Glasgow: Lock-change evictions of asylum seekers restarted by Serco

Steve James

Transnational service company Serco has restarted efforts to evict asylum seekers from their accommodation in the city of Glasgow, Scotland.
In late July, the Scottish Refugee Council reported that three men who had temporarily left their flats returned home to find that Serco staff had changed the locks. The men are now homeless, destitute and entirely dependent on friends and charity. The evictions are the first of 300 the services giant intends to push through in the weeks ahead.
As of mid-August, up to 60 evictions have been halted by “interim interdicts,” temporary court orders, granted to the asylum seekers pending a legal clarification of their position. Over the last week, a further 20 asylum seekers reported to the Scottish Refugee Council that Serco had started issuing 14-day eviction warning letters, reducing from 21 days the time people have to respond to the eviction threat.

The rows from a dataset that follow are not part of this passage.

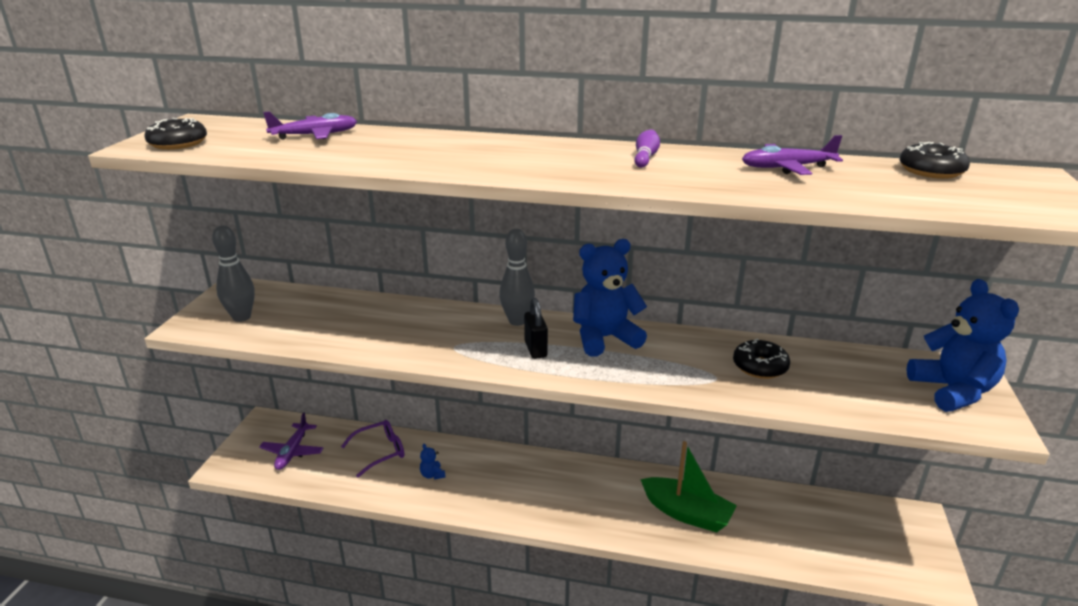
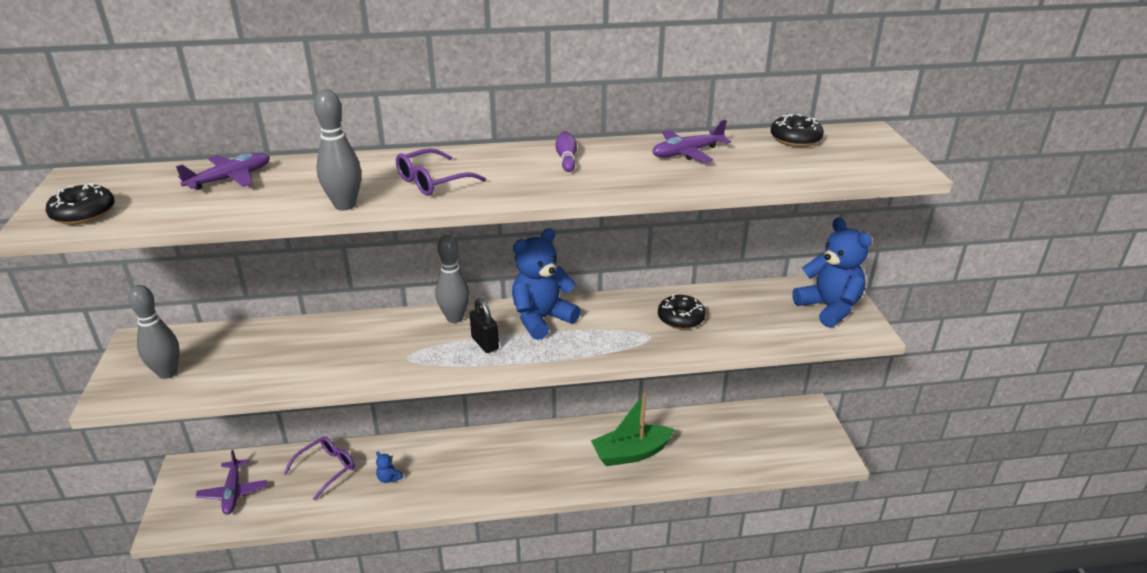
camera: 20 degrees left, 5 degrees up
green boat [640,441,737,532] -> green boat turned 150 degrees clockwise [591,392,675,466]
none -> grey bowling pin [314,89,361,210]
none -> purple glasses [396,148,486,196]

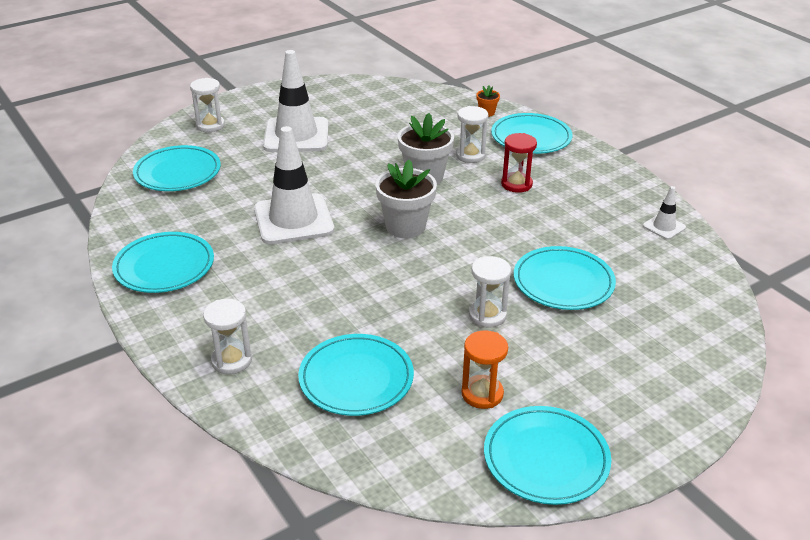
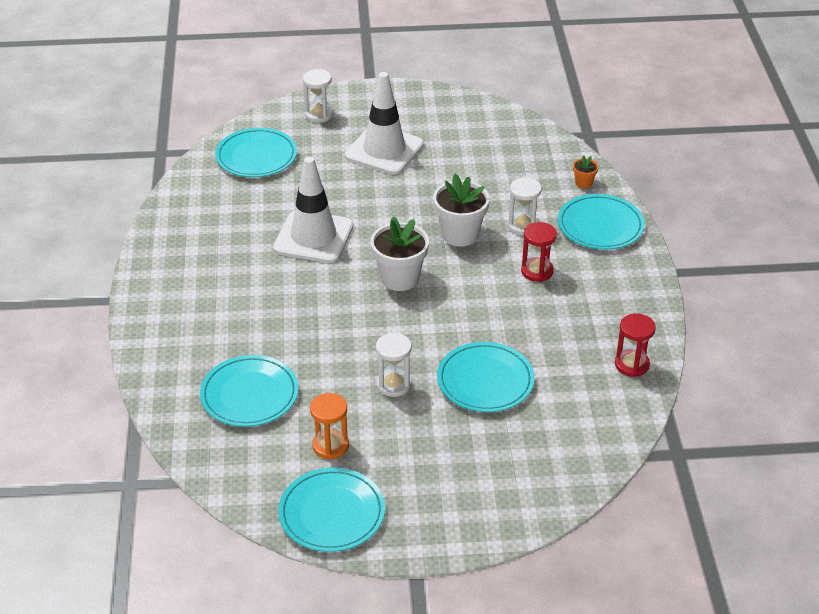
camera: 30 degrees right, 5 degrees up
turquoise plate [112,232,214,293] -> none
white hourglass [203,299,252,374] -> none
white traffic cone [643,186,686,240] -> red hourglass [615,313,656,377]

Some tactics deployed by Serco are particularly vile. Anna Pearce of the Asylum Seeker Housing project told the Scotsman, “Once government support has stopped, the asylum seekers will be given low-value vouchers for the [electricity] meters so they have to keep returning to Serco’s offices to pick up more … Sometimes, the property is so cold they go to stay at friends for a few nights. Then Serco says the property has been abandoned and changes the locks.”
Mourad Khelfane, a 29-year-old engineer from Algeria, has had no state support for the past seven months. He is dependent on food banks and handouts. Serco staff come and go from his Shettleston flat as they please. He has no family in Glasgow and is in imminent danger of being thrown onto the streets.

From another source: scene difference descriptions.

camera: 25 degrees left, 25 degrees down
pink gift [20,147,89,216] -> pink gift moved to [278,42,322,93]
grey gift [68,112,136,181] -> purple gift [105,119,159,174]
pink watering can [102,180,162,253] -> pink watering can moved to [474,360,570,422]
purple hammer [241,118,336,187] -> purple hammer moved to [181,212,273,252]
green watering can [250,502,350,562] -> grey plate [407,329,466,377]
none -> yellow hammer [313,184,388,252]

He told the Scotsman, “I cannot stop worrying, I cannot sleep. I left Algeria when I was 24. Now I am nearly 29. I keep thinking it will be too late for me to live my life.”
The threat to asylum seekers has again generated wide public revulsion and opposition, including protests and preparations to physically defend asylum seekers’ homes. Thousands of people have signed up to tenants’ union Living Rent’s list of those prepared to mobilise in front of homes threatened with eviction. Protests have also been organised on Serco’s Caledonian Sleeper rail service.

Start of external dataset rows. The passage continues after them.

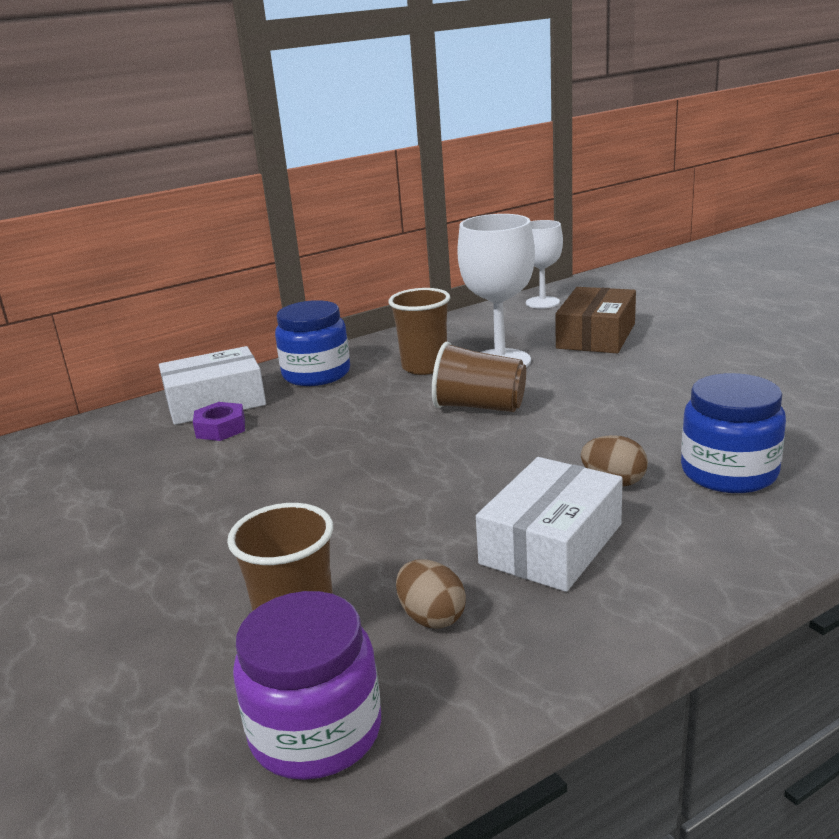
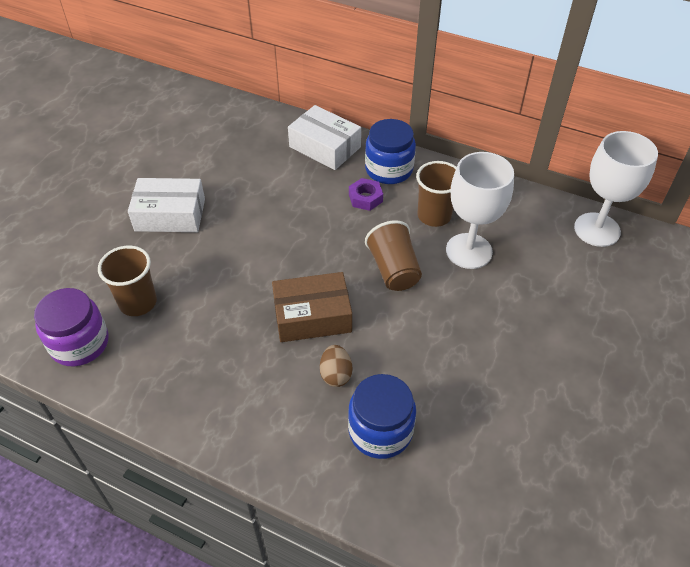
camera: 55 degrees right, 25 degrees up
purple nut [193,402,245,441] -> purple nut moved to [349,178,383,211]
brown egg [396,559,466,629] -> none
white box [476,457,623,592] -> white box moved to [128,178,205,232]
white goblet [526,220,563,309] -> white goblet [574,131,658,247], size x1.53
brown box [555,287,636,353] -> brown box moved to [272,272,352,342]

Serco, along with rivals G4S and Clearsprings, have since 2012 been contracted by the British Home Office to provide the cheapest possible accommodation to people seeking asylum in the UK while their claims are processed. The operators rent housing from local authorities, housing associations and private landlords, integrating, as Serco boast, “hundreds of landlords into one property portfolio, reducing costs and administration to the Government.”
The company recently won new housing contracts in England despite having been fined £6.8 million since 2012 for the miserable quality of the housing it provided. Its Scottish contract is due to be taken over by another services giant, Mears Group, later this year.
One year ago, Serco first announced its intention to evict the 300 or so asylum seekers whose asylum claims, according to Serco and the government, had failed and for which the company was no longer being paid by the Home Office.
In fact, many of the individuals still had legal options available—appeals, new claims. Some had been accepted as having the right to remain in the UK but had not been able to find new accommodation. Others were destitute, having been denied asylum and facing deportation at some indefinite point, back to countries from which they fled and where their lives may in be immediate danger.
Under public pressure, Serco agreed to “pause all further lock-change notices … whilst the law is being tested and clarified.”